Reported: 2021-12-21 16:17 UTC by ghuckriede
Modified: 2024-10-04 11:08 UTC (History)
3 users (show)

See Also:
koobs: maintainer-feedback? (imp)
koobs: maintainer-feedback? (mw)


Attachments
main-n251848-3e01ee76f20 Panic (13.12 KB, text/plain)
2021-12-21 16:17 UTC, ghuckriede
no flags Details

Note You need to log in before you can comment on or make changes to this bug.
Description ghuckriede 2021-12-21 16:17:14 UTC
Created attachment 230290 [details]
main-n251848-3e01ee76f20 Panic

The protection for probe/attach/detach appears to be the 'Giant' mutex lock.  This is insufficient to protect against multiple thread attaching/detaching at the same time.  Some attach/detach actions require "sleeps", this releases the 'Giant' lock, allowing other threads to also attach/detach.  There are no checks for `DS_ATTACHING` state in device_attach() and there is currently no `DS_DETACHING` state to check in device_detach().

Steps to Reproduce:
This is easily reproduced with devices that "sleep" during attach/detach, as Giant lock is dropped in these cases.

https://www.freebsd.org/cgi/man.cgi?locking(9). "Giant is dropped during unbounded sleeps and reacquired after wakeup." 

igb devices enter e1000_get_cfg_done_i210()->safe_pause_sbt()->pause_sbt() during detach, thus releasing the Giant lock.  As show in the attached backtrace.

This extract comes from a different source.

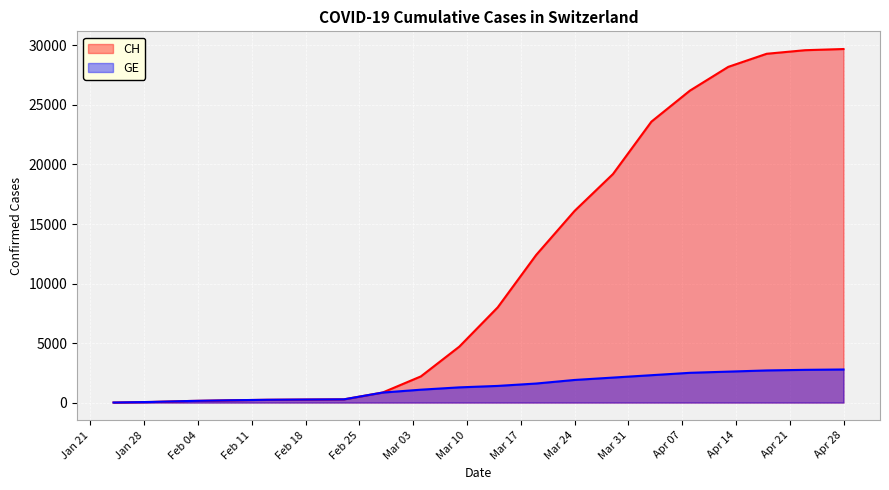

Between 2020-03-14 and 2020-04-23, which series saw the biggest shift?

CH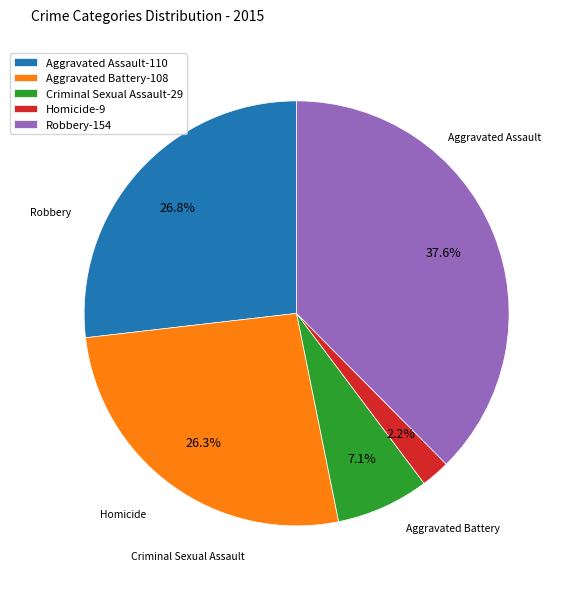

To the nearest percent, what is the difference between the largest and smallest slice percentages?

35%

root@FBSDCURRENT:/ # devinfo -v | grep igb0
            igb0 pnpinfo vendor=0x8086 device=0x1533 subvendor=0x8086 subdevice=0x0002 class=0x020000 at slot=0 function=0 dbsf=pci0:6:0:0 handle=\_SB_.PCI0.RP05.PXSX
root@FBSDCURRENT:/ #

Terminal #1:
# sh
root@FBSDCURRENT:/ # while [ true ] ; do devctl attach pci0:6:0:0;devctl detach pci0:6:0:0;done

Terminal #2:
# sh
root@FBSDCURRENT:/ # while [ true ] ; do devctl attach pci0:6:0:0;devctl detach pci0:6:0:0;done

Actual Results:
This causes an immediate panic when Terminal #2 starts loop.

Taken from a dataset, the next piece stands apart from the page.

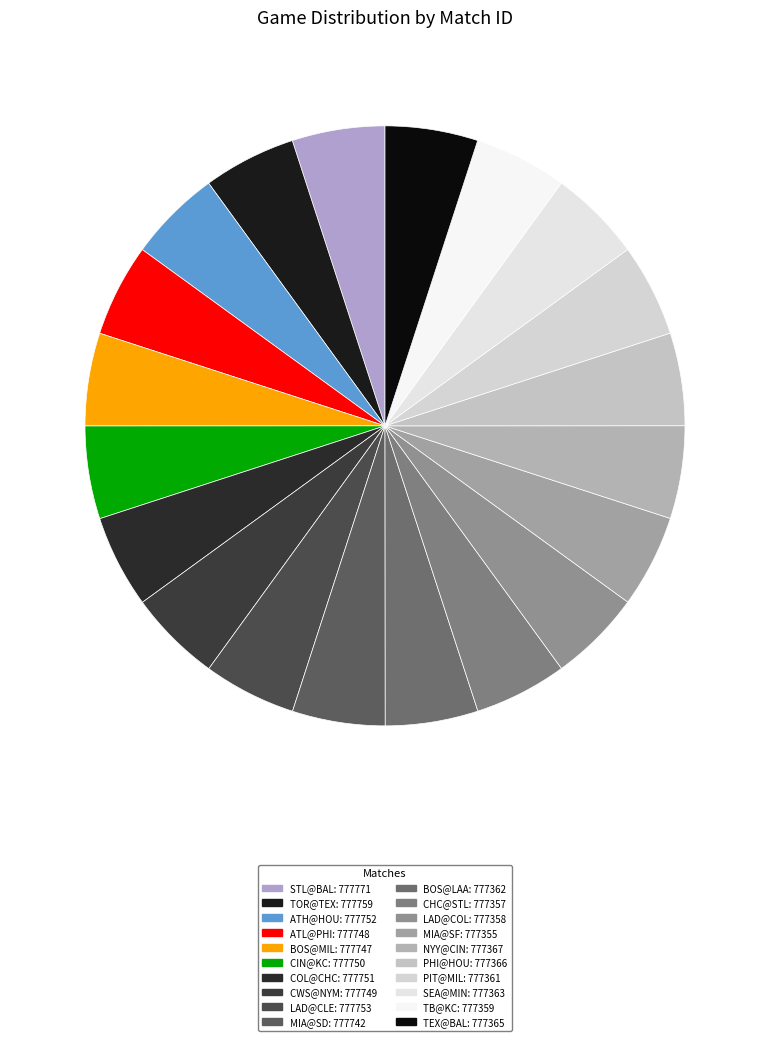

To the nearest percent, what percentage of the pie is CWS@NYM?

5%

A backtrace of the 2 threads both running the devctl's devctl2_ioctl() is attached (locally build kernel). `vmcore` file from "13.0-RELEASE" can also be provided.

Expected Results:
The kernel should not panic/crash.  First thread should complete.  The second thread should return an error (or wait until the other thread is complete).

Build Date & Hardware: 
Locally compiled with git updated Dec 21 2021:

FreeBSD FBSDCURRENT 14.0-CURRENT FreeBSD 14.0-CURRENT #3 main-n251848-3e01ee76f20: Tue Dec 21 00:33:45 EST 2021     root@FBSDCURRENT:/usr/obj/usr/src/amd64.amd64/sys/GENERIC  amd64

Also reproducible on 13.0-RELEASE (Downloaded/Updated):

FreeBSD TrafficHammerTwoHanded 13.0-RELEASE FreeBSD 13.0-RELEASE #0 releng/13.0-n244733-ea31abc261f: Fri Apr  9 04:24:09 UTC 2021     root@releng1.nyi.freebsd.org:/usr/obj/usr/src/amd64.amd64/sys/GENERIC  amd64
Comment 1 Kubilay Kocak freebsd_committer freebsd_triage 2021-12-21 22:11:28 UTC
Some recent work [1] with Giant replacement in subr_bus and portentially relatged work with respect to [2], which mentions "patch works around the real issue, which is a locking deficiency of the busses.

Request feedback from those committers accordingly. 

[1] https://reviews.freebsd.org/D31833
[2] https://reviews.freebsd.org/D19375

^Triage: Set version to earliest supported and confirmed reproduction.
Comment 2 Warner Losh freebsd_committer freebsd_triage 2021-12-21 22:22:40 UTC
This is a know bug since FreeBSD 4.0. devctl just makes it a lot easier to tickle. As you note, the only real way to fix it is to move away from Giant, but even that exposes a few holes w/o additional work.
Comment 3 ghuckriede 2021-12-22 14:53:05 UTC
Is there a time frame for a fix?
Comment 4 Warner Losh freebsd_committer freebsd_triage 2021-12-22 15:02:00 UTC
The general fix is not simple. Simple hacks might limit the blast radius.. loops with devctl won't work for some time because it does unnatural things that normal drivers never do. I'll be concentrating on the typical scenarios first...
Comment 5 Mark Linimon freebsd_committer freebsd_triage 2024-10-04 11:08:21 UTC
^Triage: clear unneeded flags.  Nothing has yet been committed to be merged.